I remember when I was very young, I had this undying urge to fit in with the other girls around me. I was dead set on it, only that would do.
My mom took me backpack shopping when I was going to kindergarten, and I threw a fit when she told me to get a smaller version of a backpack rather than the full one. All the other kids would have full-sized backpacks, and I would be the odd one out.
That just wouldn’t do.
But my mom told me to get over it, a backpack is a backpack and they literally do the same thing. She explained the size difference is because kindergarteners have less to carry than the “big kids.”

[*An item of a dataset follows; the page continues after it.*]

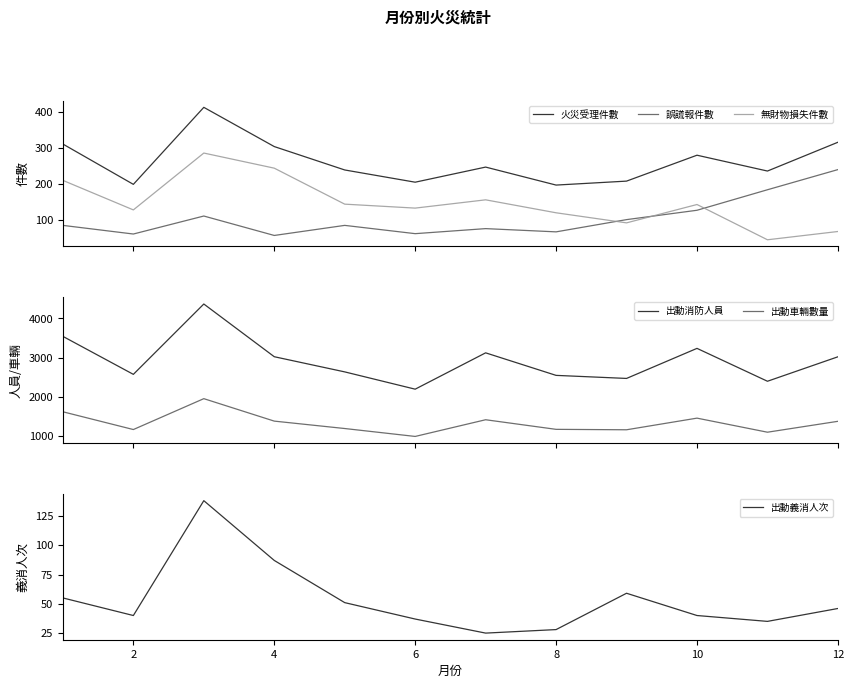

Count the number of categories in the chart.

12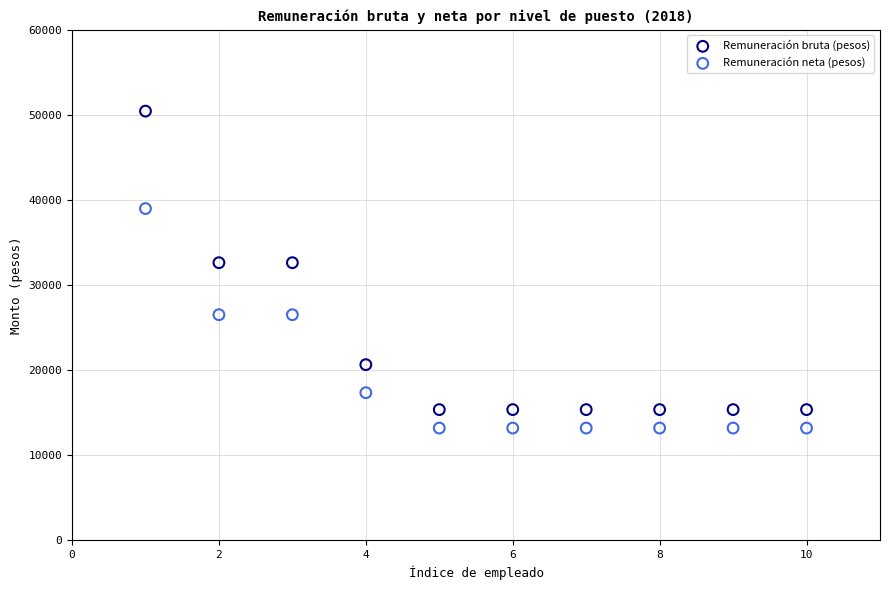

What are all the series names shown in the legend?

Remuneración bruta (pesos), Remuneración neta (pesos)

But, my God, I was PISSED. I was petrified that I was going to be different than the other girls in my class. Alas, I somehow survived kindergarten with my slightly smaller backpack with no significant damage done to my life or my friendships.
In the first grade, I cried after my dad dropped me off at school. I love my dad, and I did not want to leave him. I hid over by the cubbies in my classroom and cried so that no one would see it. But someone did, and I never lived it down.

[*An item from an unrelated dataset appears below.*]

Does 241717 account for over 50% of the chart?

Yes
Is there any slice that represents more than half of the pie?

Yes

I tried to dress like all the other kids, but my sister’s hand-me-downs were my options and kids poked at this, too. When I performed in our talent show, kids thought that a ballet performance to “Hedwig’s Theme” from Harry Potter was stupid. It hurt.

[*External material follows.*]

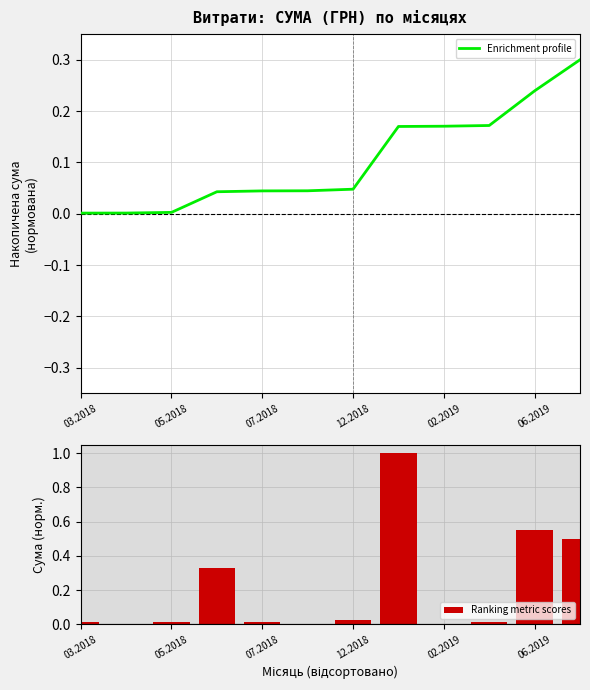

The Enrichment profile series shows 0.4 at 06.2019. True or false?

False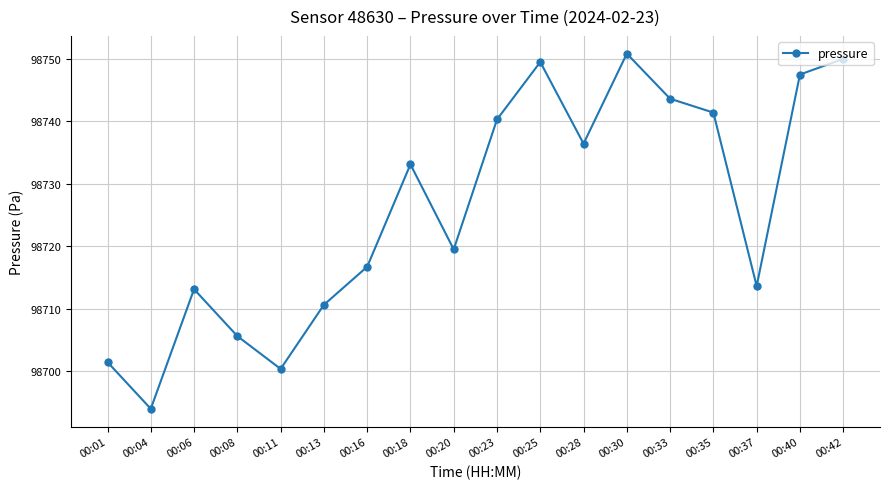

What is the difference between the second highest and minimum values?

56.0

As I went about life and tried to figure out what I was supposed to do, I became more self-aware of the fact that I was not meant to fit in.
I was the girl who wanted to be a scientist that studied how fire reacted in space. I was the girl who loved to play soccer and get down and dirty before going directly to ballet class. I had no problem with being a know-it-all. I took pride in my intelligence.
Behind all of this was my mom, who never failed to push me to be exactly who I was. From a young age, she would tell me that I could be anything I wanted, that nothing anyone could say would change who I was inside, and that if I have a dream, I should chase it.
She followed me when I toured engineering colleges because Biomedical Engineering was my passion. She then followed me through tours when Behavioral and Cognitive Neuroscience was my passion. And she followed me when I finally figured out that Cleveland State University was my home and Nursing was my passion.
I look back now at how terrified I was because I thought I didn’t fit in with the other girls. I thought that since I didn’t wear makeup every day and that my hair wasn’t done that I would be a failure in life.
In hindsight, I dedicated more of my time to my studies and it got me pretty far in life.
We are not all made to fit in. Some of us will blossom in academics. Some of us will blossom in athletics. Some of us will blossom in common knowledge. Some of us will blossom in the knowledge of trades and how to do them. Some of us will blossom into the people that we have always followed, and that’s okay.
I know there are thousands of girls like me out there that will probably never fit in.
Just know that it’s okay! It’s much more fun to be yourself and love who you are than putting on a mask and pretending that you’re someone you don’t know.
So what if you don’t fit in? Being original and being who you are meant to be is much more genuine than anything society tells you to be.